With Lehman Brothers running out of options in the past week, investors fear that AIG will face billions in additional losses because it has effectively guaranteed complex financial instruments tied to home loans whose values have plummeted. If so, it too could need to raise capital, which Freddie Mac, Fannie Mae and Lehman have demonstrated can be a vexing problem in the current market environment.
The company’s chief executive, Robert Willumstad, is expected to present a broad plan on Sept. 25 to turn the company around, but investors are increasingly impatient. Lehman also had promised to deliver a plan in a couple of weeks, but was pushed to make an announcement in the past week in what proved to be an unsuccessful attempt to reassure investors.
On Friday, AIG shares were down about 28 percent in afternoon trading at $12.63, off $4.92.
AIG stock lost nearly a fifth of its value Tuesday as investors watching the Lehman drama focused on others that might have to raise money. Since Willumstad took over in June, succeeding Martin Sullivan amid mounting losses, the stock has fallen nearly 50 percent.

The data:
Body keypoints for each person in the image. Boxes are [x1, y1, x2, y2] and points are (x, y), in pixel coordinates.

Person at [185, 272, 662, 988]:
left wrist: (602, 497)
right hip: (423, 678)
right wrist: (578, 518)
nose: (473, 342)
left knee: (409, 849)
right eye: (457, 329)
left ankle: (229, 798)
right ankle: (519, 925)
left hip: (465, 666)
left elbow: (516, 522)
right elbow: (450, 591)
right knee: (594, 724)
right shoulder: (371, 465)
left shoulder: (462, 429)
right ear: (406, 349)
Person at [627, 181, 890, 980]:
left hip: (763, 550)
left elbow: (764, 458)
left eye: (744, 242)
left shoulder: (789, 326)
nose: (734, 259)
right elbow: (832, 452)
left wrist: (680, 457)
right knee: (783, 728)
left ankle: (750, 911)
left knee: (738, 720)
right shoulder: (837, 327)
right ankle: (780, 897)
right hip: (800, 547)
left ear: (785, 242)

--

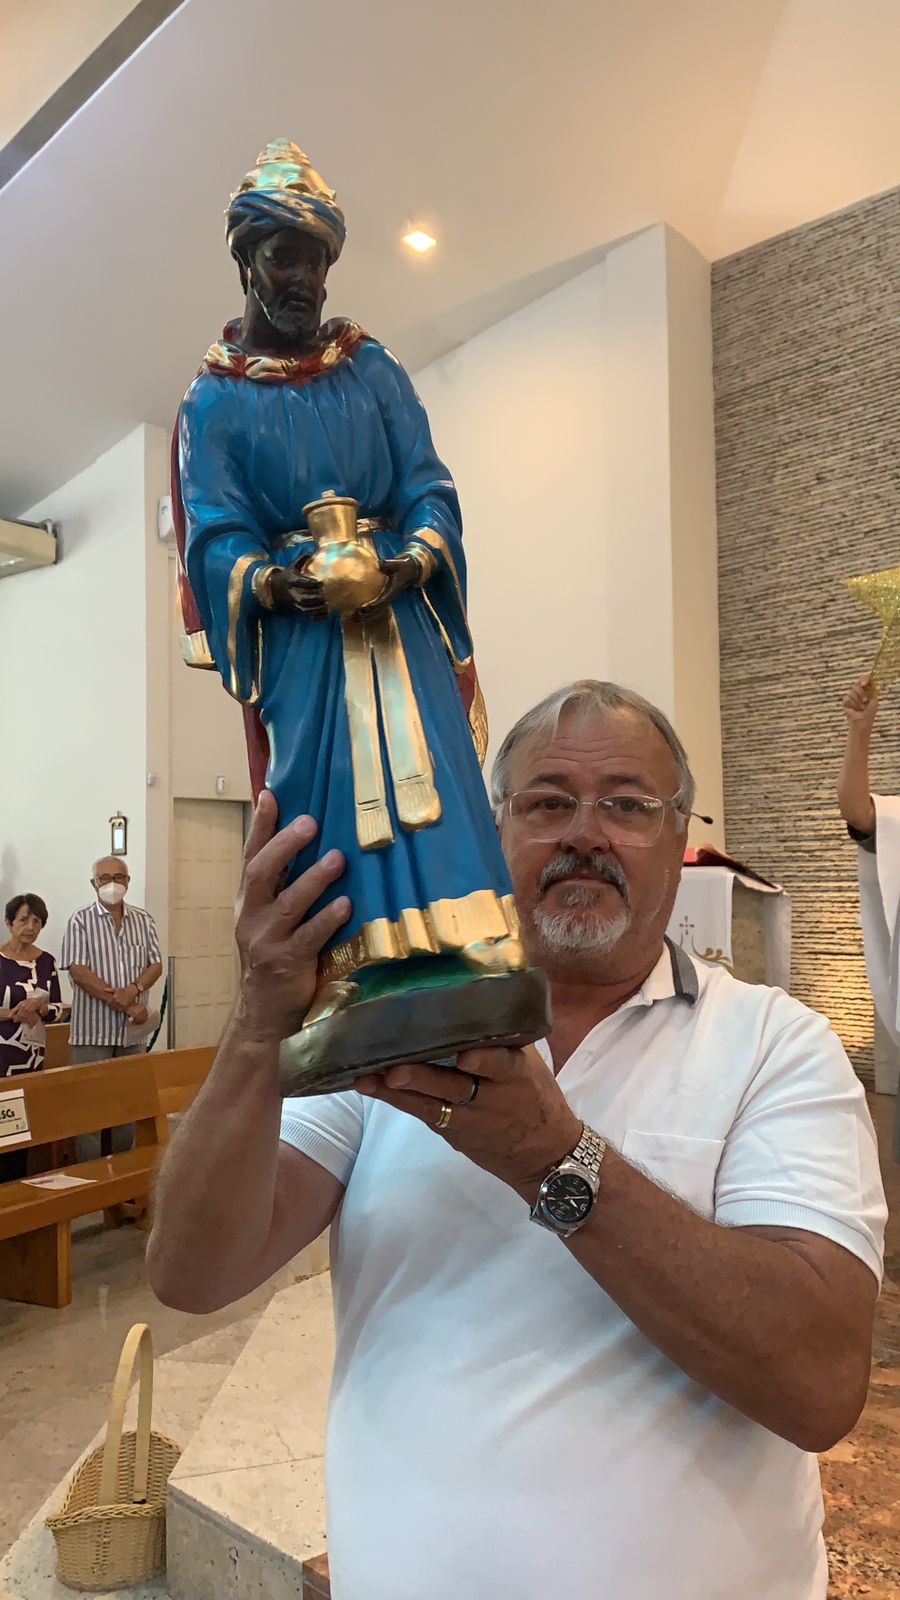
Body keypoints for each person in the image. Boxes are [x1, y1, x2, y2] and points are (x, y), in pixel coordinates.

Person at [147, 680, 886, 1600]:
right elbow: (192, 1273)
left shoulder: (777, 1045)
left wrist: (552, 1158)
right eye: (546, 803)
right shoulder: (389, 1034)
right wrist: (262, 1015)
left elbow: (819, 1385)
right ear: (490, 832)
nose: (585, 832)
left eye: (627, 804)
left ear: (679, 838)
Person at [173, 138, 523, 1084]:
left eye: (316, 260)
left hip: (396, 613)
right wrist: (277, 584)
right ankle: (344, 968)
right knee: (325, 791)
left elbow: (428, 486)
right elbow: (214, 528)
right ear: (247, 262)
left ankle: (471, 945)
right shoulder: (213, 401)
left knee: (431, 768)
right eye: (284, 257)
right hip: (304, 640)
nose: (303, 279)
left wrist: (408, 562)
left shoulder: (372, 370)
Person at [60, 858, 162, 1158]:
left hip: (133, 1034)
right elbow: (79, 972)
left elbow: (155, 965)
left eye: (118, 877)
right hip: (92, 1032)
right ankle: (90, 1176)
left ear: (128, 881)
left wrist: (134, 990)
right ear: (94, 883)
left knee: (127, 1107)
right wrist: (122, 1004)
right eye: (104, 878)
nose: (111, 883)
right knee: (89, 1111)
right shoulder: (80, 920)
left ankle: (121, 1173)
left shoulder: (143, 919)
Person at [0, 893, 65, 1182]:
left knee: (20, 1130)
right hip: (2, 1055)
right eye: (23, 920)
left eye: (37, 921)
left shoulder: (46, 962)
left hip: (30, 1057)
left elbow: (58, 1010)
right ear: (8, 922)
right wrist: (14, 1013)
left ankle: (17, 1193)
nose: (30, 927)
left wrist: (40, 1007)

...

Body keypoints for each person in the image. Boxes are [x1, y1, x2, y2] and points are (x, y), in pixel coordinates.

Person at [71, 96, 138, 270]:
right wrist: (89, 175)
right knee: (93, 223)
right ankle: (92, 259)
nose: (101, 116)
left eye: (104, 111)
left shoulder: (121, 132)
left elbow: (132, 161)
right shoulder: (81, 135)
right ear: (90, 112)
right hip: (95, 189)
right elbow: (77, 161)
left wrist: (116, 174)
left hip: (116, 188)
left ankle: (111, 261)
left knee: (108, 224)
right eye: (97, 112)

Exercise: Retype the part of the AIG text running from "The company’s chief" down to "to reassure investors.".

Solved problem:
The company’s chief executive, Robert Willumstad, is expected to present a broad plan on Sept. 25 to turn the company around, but investors are increasingly impatient. Lehman also had promised to deliver a plan in a couple of weeks, but was pushed to make an announcement in the past week in what proved to be an unsuccessful attempt to reassure investors.